Job: Report each line in the entries below that contains the word "order".

Source information:
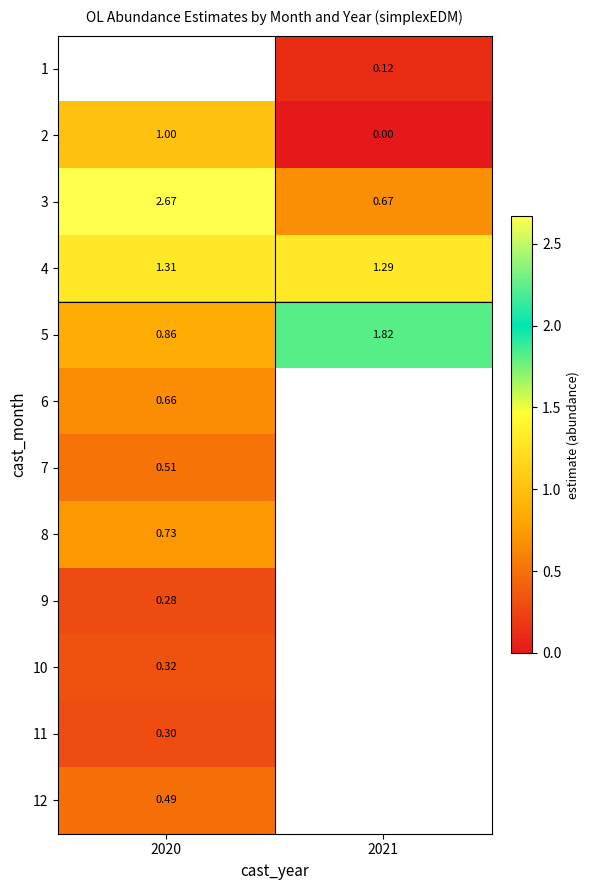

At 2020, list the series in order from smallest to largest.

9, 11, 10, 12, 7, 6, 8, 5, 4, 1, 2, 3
--
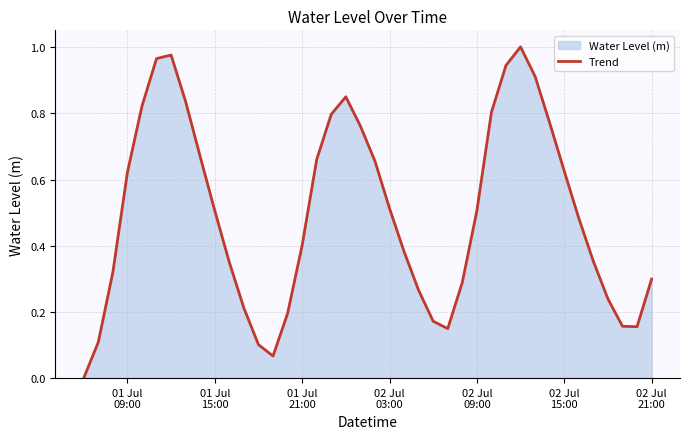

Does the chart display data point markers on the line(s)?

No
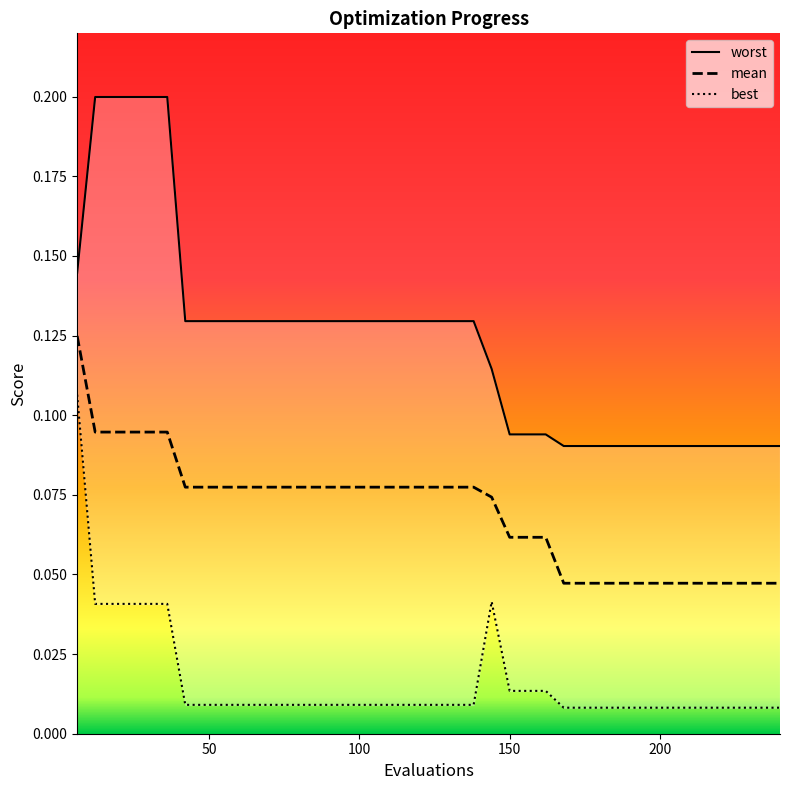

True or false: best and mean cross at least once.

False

Answer section:
At 2020, list the series in order from smallest to largest.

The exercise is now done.